Je gage que si l’on avait proposé l’électricité ou le nucléaire à Aristote, il aurait refusé poliment. Et c’est justement pour ça que l’on n’a pas « découvert » ces technologies plus tôt : on n’en ressentait simplement pas le besoin, pas l’envie qu’a impulsé la révolution industrielle à l’Occident, à partir du XVIIIe siècle. On ne recherchait tout simplement pas le progrès technologique, sauf dans certains domaines limités qui intéressaient directement les sociétés concernées (la guerre et l’agriculture, principalement). Cela vous semble ridicule, impensable ? Mais savez-vous que le savant grec Archimède, au IIIe siècle avant J.-C., aurait inventé un petit jouet à vapeur pour amuser les enfants de l’aristocratie ? De là, il n’avait qu’un pas à faire pour transposer son invention à de véritables véhicules. Il ne l’a pas fait, ni lui ni aucun de ses contemporains. Pourquoi ? Parce que ça ne l’intéressait pas. Et pourtant, la révolution industrielle aurait pu commencer 2 000 ans plus tôt !
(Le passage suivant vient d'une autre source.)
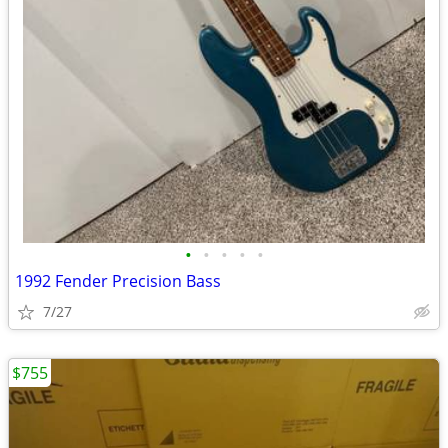
•
•
•
•
•
1992 Fender Precision Bass
7/27
$755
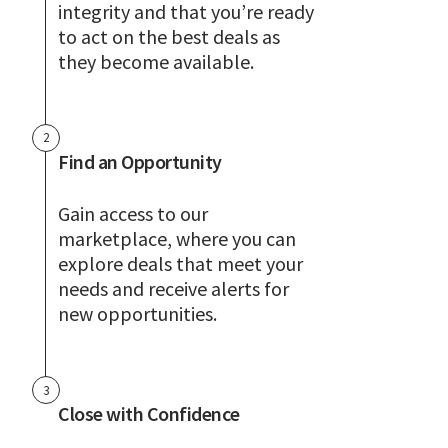
integrity and that you’re ready
to act on the best deals as
they become available.
2
Find an Opportunity
Gain access to our
marketplace, where you can
explore deals that meet your
needs and receive alerts for
new opportunities.
3
Close with Confidence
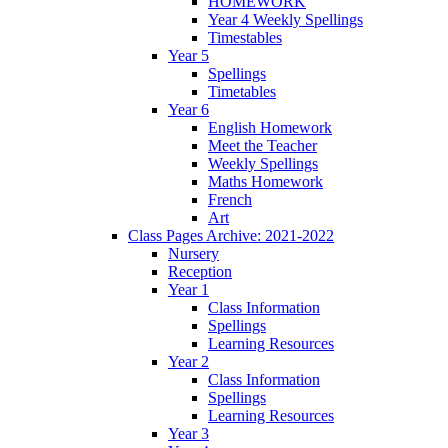
HOMEWORK
Year 4 Weekly Spellings
Timestables
Year 5
Spellings
Timetables
Year 6
English Homework
Meet the Teacher
Weekly Spellings
Maths Homework
French
Art
Class Pages Archive: 2021-2022
Nursery
Reception
Year 1
Class Information
Spellings
Learning Resources
Year 2
Class Information
Spellings
Learning Resources
Year 3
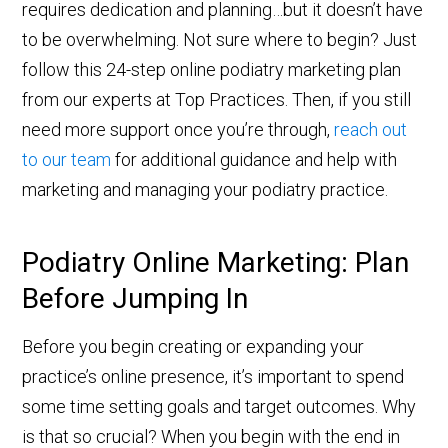
requires dedication and planning…but it doesn’t have
to be overwhelming. Not sure where to begin? Just
follow this 24-step online podiatry marketing plan
from our experts at Top Practices. Then, if you still
need more support once you’re through,
reach out
to our team
for additional guidance and help with
marketing and managing your podiatry practice.
Podiatry Online Marketing: Plan
Before Jumping In
Before you begin creating or expanding your
practice’s online presence, it’s important to spend
some time setting goals and target outcomes. Why
is that so crucial? When you begin with the end in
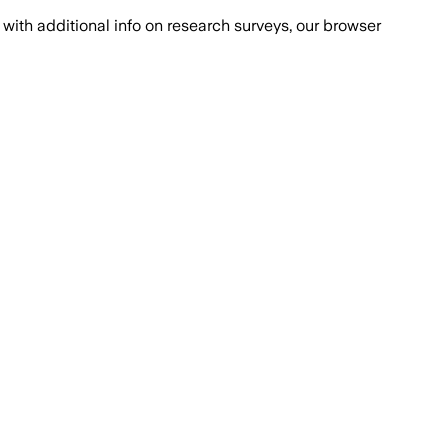
with additional info on research surveys, our browser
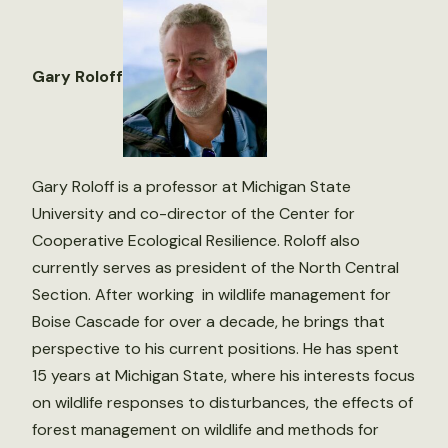
Gary Roloff
Gary Roloff is a professor at Michigan State
University and co-director of the Center for
Cooperative Ecological Resilience. Roloff also
currently serves as president of the North Central
Section. After working in wildlife management for
Boise Cascade for over a decade, he brings that
perspective to his current positions. He has spent
15 years at Michigan State, where his interests focus
on wildlife responses to disturbances, the effects of
forest management on wildlife and methods for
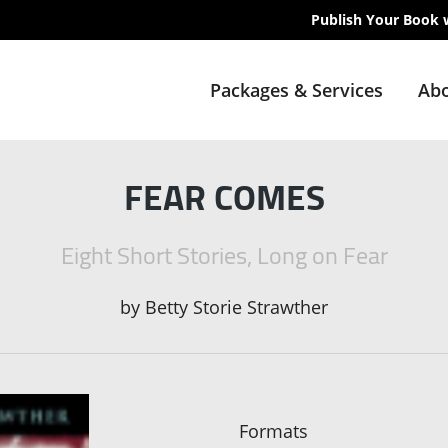
Publish Your Book 
Packages & Services
Abo
FEAR COMES
Eight Short Stories, Long on Fear
by
Betty Storie Strawther
Formats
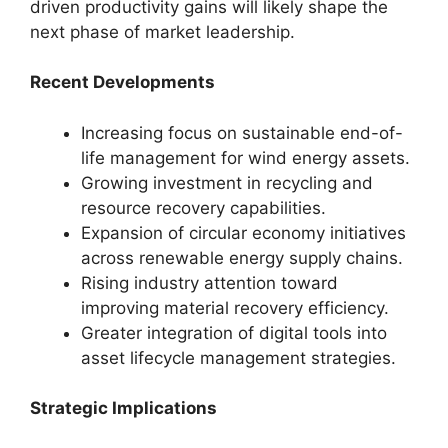
driven productivity gains will likely shape the
next phase of market leadership.
Recent Developments
Increasing focus on sustainable end-of-
life management for wind energy assets.
Growing investment in recycling and
resource recovery capabilities.
Expansion of circular economy initiatives
across renewable energy supply chains.
Rising industry attention toward
improving material recovery efficiency.
Greater integration of digital tools into
asset lifecycle management strategies.
Strategic Implications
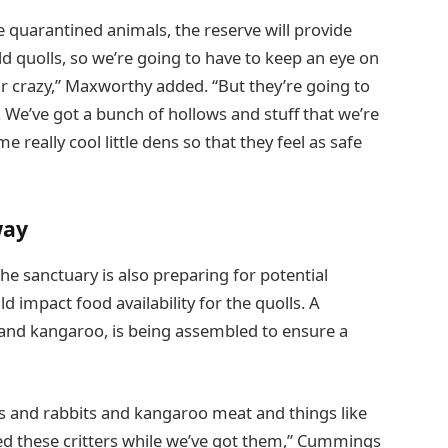
e quarantined animals, the reserve will provide
ild quolls, so we’re going to have to keep an eye on
r crazy,” Maxworthy added. “But they’re going to
ll. We’ve got a bunch of hollows and stuff that we’re
 really cool little dens so that they feel as safe
way
the sanctuary is also preparing for potential
d impact food availability for the quolls. A
, and kangaroo, is being assembled to ensure a
ens and rabbits and kangaroo meat and things like
ed these critters while we’ve got them,” Cummings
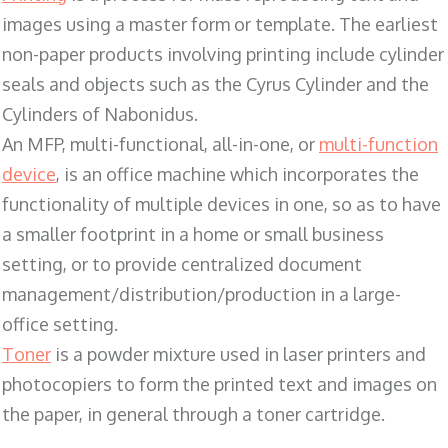
images using a master form or template. The earliest
non-paper products involving printing include cylinder
seals and objects such as the Cyrus Cylinder and the
Cylinders of Nabonidus.
An MFP, multi-functional, all-in-one, or
multi-function
device
, is an office machine which incorporates the
functionality of multiple devices in one, so as to have
a smaller footprint in a home or small business
setting, or to provide centralized document
management/distribution/production in a large-
office setting.
Toner
is a powder mixture used in laser printers and
photocopiers to form the printed text and images on
the paper, in general through a toner cartridge.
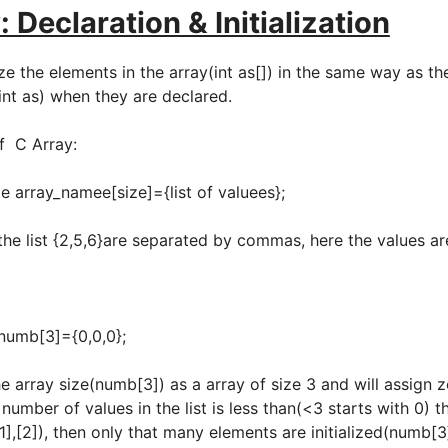
: Declaration & Initialization
ize the elements in the array(int as[]) in the same way as th
 int as) when they are declared.
of C Array:
namee[size]={list of valuees};
the list {2,5,6}are separated by commas, here the values a
3]={0,0,0};
he array size(numb[3]) as a array of size 3 and will assign 
 number of values in the list is less than(<3 starts with 0) 
1],[2]), then only that many elements are initialized(numb[3]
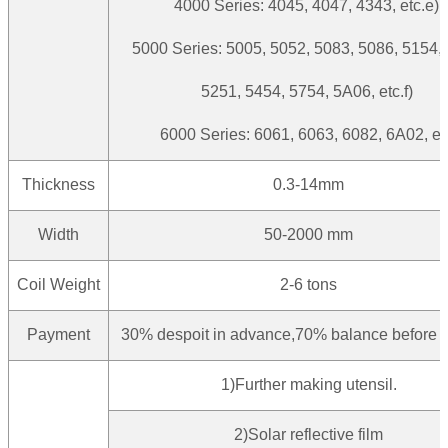
4000 Series: 4045, 4047, 4343, etc.e)
5000 Series: 5005, 5052, 5083, 5086, 5154,
5251, 5454, 5754, 5A06, etc.f)
6000 Series: 6061, 6063, 6082, 6A02, et
Thickness
0.3-14mm
Width
50-2000 mm
Coil Weight
2-6 tons
Payment
30% despoit in advance,70% balance before d
1)Further making utensil.
2)Solar reflective film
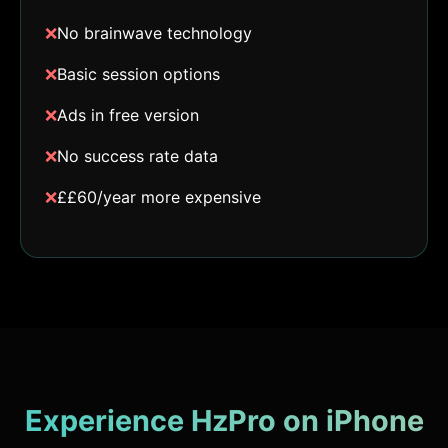
❌
No brainwave technology
❌
Basic session options
❌
Ads in free version
❌
No success rate data
❌
££60/year more expensive
Experience HzPro on iPhone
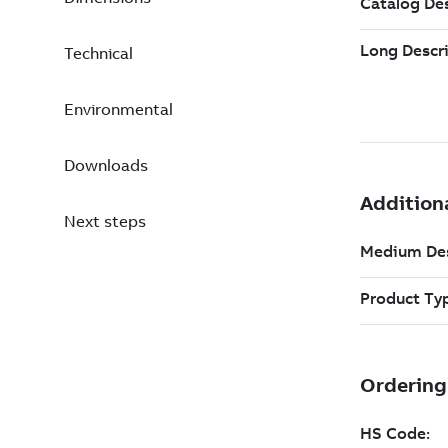
Technical
Environmental
Downloads
Next steps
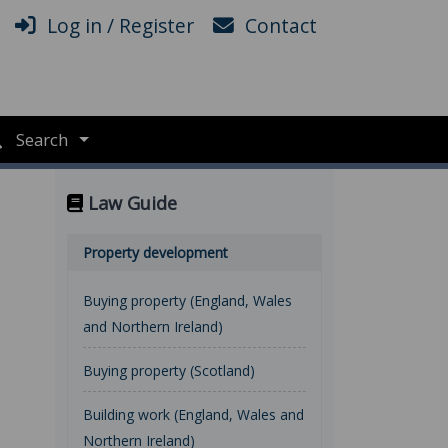
Log in / Register
Contact
Search
Law Guide
Property development
Buying property (England, Wales
and Northern Ireland)
Buying property (Scotland)
Building work (England, Wales and
Northern Ireland)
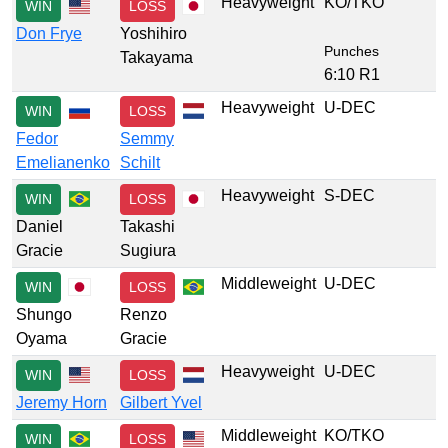
Heavyweight
KO/TKO
WIN
LOSS
Don Frye
Yoshihiro
Punches
Takayama
6:10 R1
Heavyweight
U-DEC
WIN
LOSS
Fedor
Semmy
Emelianenko
Schilt
Heavyweight
S-DEC
WIN
LOSS
Daniel
Takashi
Gracie
Sugiura
Middleweight
U-DEC
WIN
LOSS
Shungo
Renzo
Oyama
Gracie
Heavyweight
U-DEC
WIN
LOSS
Jeremy Horn
Gilbert Yvel
Middleweight
KO/TKO
WIN
LOSS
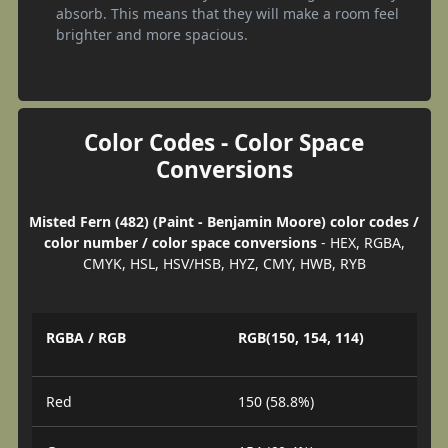
absorb. This means that they will make a room feel
brighter and more spacious.
Color Codes - Color Space
Conversions
Misted Fern (482) (Paint - Benjamin Moore) color codes /
color number / color space conversions
- HEX, RGBA,
CMYK, HSL, HSV/HSB, HYZ, CMY, HWB, RYB
RGBA / RGB
RGB(150, 154, 114)
Red
150 (58.8%)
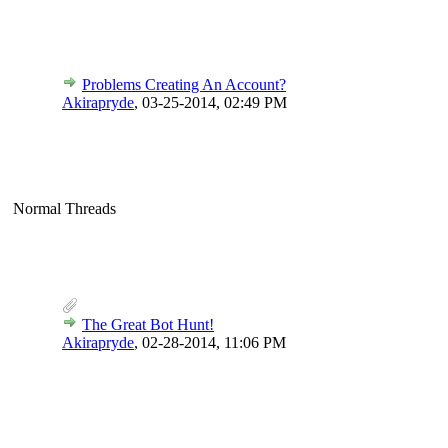
Problems Creating An Account?
Akirapryde
,
03-25-2014, 02:49 PM
Normal Threads
The Great Bot Hunt!
Akirapryde
,
02-28-2014, 11:06 PM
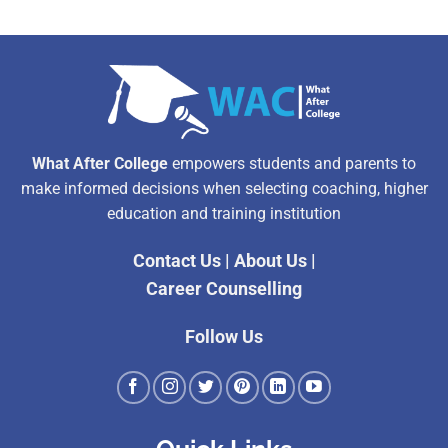
What After College
empowers students and parents to
make informed decisions when selecting coaching, higher
education and training institution
Contact Us
|
About Us
|
Career Counselling
Follow Us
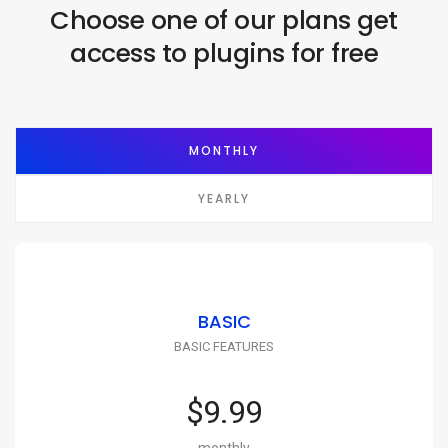
Choose one of our plans get
access to plugins for free
MONTHLY
YEARLY
BASIC
BASIC FEATURES
$9.99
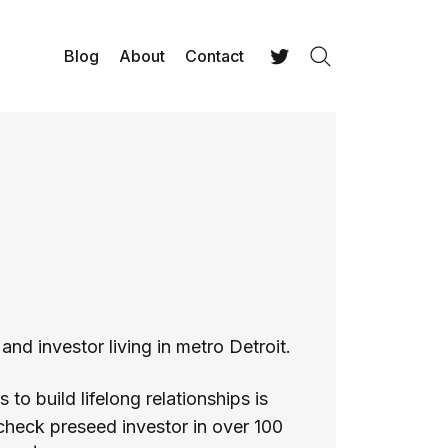
Blog
About
Contact
Search
Twitter
and investor living in metro Detroit.
to build lifelong relationships is
-check preseed investor in over 100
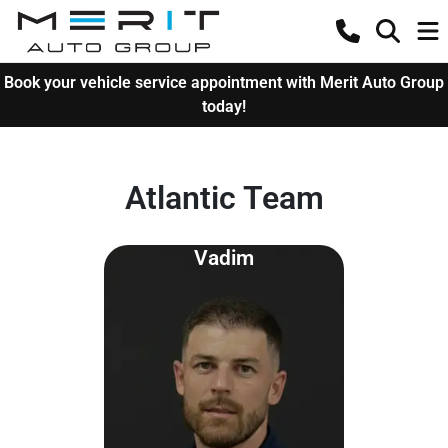
Book your vehicle service appointment with Merit Auto Group
today!
Atlantic Team
Vadim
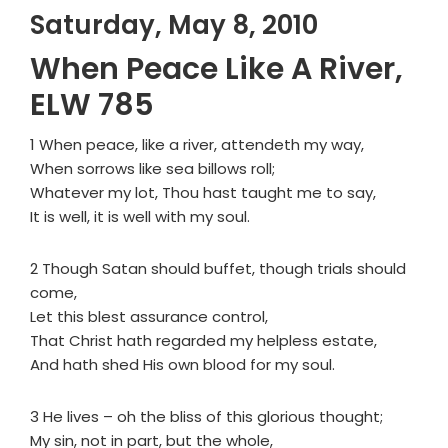
Saturday, May 8, 2010
When Peace Like A River,
ELW 785
1 When peace, like a river, attendeth my way,
When sorrows like sea billows roll;
Whatever my lot, Thou hast taught me to say,
It is well, it is well with my soul.
2 Though Satan should buffet, though trials should
come,
Let this blest assurance control,
That Christ hath regarded my helpless estate,
And hath shed His own blood for my soul.
3 He lives – oh the bliss of this glorious thought;
My sin, not in part, but the whole,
C’est la pensée du « tout-technologique » et la vision linéaire de l’histoire qui nous fait croire à la supériorité écrasante de notre époque sur d’autres. Je n’y crois pas du tout. C’est simplement une autre façon de voir le monde et la vie qui sous-tend nos modes de pensée aujourd’hui. Sous Octave Auguste, un Romain ne nous aurait probablement pas enviés. Il avait tout ce qui lui fallait : sa famille auprès de lui, sa terre (posséder la terre était plus important que tout, est-on encore nombreux à pouvoir acheter 15 hectares, aujourd’hui ?), une patrie puissante et conquérante.

Ce Romain nous aurait probablement méprisés, en fait ! Alors débarrassons-nous de cette pensée polluée par l’idée de progrès technologique, social, politique (est-on vraiment plus libres aujourd’hui qu’il y a 200 ans, d’ailleurs ?), nous n’en regarderons que plus clairement le passé. Et nous gagnerons en humilité. Ça ne fait jamais de mal.